Give the records again in full, exactly as they are.

* [Records excerpted from a collection]:

⟨

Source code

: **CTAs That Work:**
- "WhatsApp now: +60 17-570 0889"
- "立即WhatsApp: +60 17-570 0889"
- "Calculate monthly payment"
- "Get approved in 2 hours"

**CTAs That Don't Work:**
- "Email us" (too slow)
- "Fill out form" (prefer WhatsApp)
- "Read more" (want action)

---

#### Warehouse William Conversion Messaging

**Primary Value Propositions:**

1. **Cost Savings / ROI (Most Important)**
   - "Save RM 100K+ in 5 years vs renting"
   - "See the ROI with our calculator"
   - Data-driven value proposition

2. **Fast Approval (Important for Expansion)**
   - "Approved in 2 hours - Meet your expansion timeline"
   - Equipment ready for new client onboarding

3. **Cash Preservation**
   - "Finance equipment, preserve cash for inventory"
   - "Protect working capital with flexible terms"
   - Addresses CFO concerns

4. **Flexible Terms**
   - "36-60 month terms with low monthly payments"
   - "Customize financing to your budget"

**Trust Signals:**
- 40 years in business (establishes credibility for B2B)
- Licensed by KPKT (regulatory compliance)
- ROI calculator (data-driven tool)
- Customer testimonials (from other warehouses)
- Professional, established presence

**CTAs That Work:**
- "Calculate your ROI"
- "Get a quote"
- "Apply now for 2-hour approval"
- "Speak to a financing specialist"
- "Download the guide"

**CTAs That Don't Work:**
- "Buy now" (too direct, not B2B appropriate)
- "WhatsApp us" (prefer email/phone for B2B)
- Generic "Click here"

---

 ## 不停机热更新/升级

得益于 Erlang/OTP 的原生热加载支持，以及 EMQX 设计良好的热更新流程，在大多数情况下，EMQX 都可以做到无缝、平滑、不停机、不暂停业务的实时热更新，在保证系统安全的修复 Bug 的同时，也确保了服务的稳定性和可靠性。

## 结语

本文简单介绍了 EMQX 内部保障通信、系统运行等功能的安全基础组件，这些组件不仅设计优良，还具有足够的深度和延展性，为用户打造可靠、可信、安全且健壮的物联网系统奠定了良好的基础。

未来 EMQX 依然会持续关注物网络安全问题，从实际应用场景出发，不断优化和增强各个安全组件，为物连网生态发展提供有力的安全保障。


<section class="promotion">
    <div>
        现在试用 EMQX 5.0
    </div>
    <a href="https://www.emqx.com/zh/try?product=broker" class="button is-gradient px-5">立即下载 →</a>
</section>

⟩

* [TASK SOLUTION]:
Source code

: **CTAs That Work:**
- "WhatsApp now: +60 17-570 0889"
- "立即WhatsApp: +60 17-570 0889"
- "Calculate monthly payment"
- "Get approved in 2 hours"

**CTAs That Don't Work:**
- "Email us" (too slow)
- "Fill out form" (prefer WhatsApp)
- "Read more" (want action)

---

#### Warehouse William Conversion Messaging

**Primary Value Propositions:**

1. **Cost Savings / ROI (Most Important)**
   - "Save RM 100K+ in 5 years vs renting"
   - "See the ROI with our calculator"
   - Data-driven value proposition

2. **Fast Approval (Important for Expansion)**
   - "Approved in 2 hours - Meet your expansion timeline"
   - Equipment ready for new client onboarding

3. **Cash Preservation**
   - "Finance equipment, preserve cash for inventory"
   - "Protect working capital with flexible terms"
   - Addresses CFO concerns

4. **Flexible Terms**
   - "36-60 month terms with low monthly payments"
   - "Customize financing to your budget"

**Trust Signals:**
- 40 years in business (establishes credibility for B2B)
- Licensed by KPKT (regulatory compliance)
- ROI calculator (data-driven tool)
- Customer testimonials (from other warehouses)
- Professional, established presence

**CTAs That Work:**
- "Calculate your ROI"
- "Get a quote"
- "Apply now for 2-hour approval"
- "Speak to a financing specialist"
- "Download the guide"

**CTAs That Don't Work:**
- "Buy now" (too direct, not B2B appropriate)
- "WhatsApp us" (prefer email/phone for B2B)
- Generic "Click here"

---

 ## 不停机热更新/升级

得益于 Erlang/OTP 的原生热加载支持，以及 EMQX 设计良好的热更新流程，在大多数情况下，EMQX 都可以做到无缝、平滑、不停机、不暂停业务的实时热更新，在保证系统安全的修复 Bug 的同时，也确保了服务的稳定性和可靠性。

## 结语

本文简单介绍了 EMQX 内部保障通信、系统运行等功能的安全基础组件，这些组件不仅设计优良，还具有足够的深度和延展性，为用户打造可靠、可信、安全且健壮的物联网系统奠定了良好的基础。

未来 EMQX 依然会持续关注物网络安全问题，从实际应用场景出发，不断优化和增强各个安全组件，为物连网生态发展提供有力的安全保障。


<section class="promotion">
    <div>
        现在试用 EMQX 5.0
    </div>
    <a href="https://www.emqx.com/zh/try?product=broker" class="button is-gradient px-5">立即下载 →</a>
</section>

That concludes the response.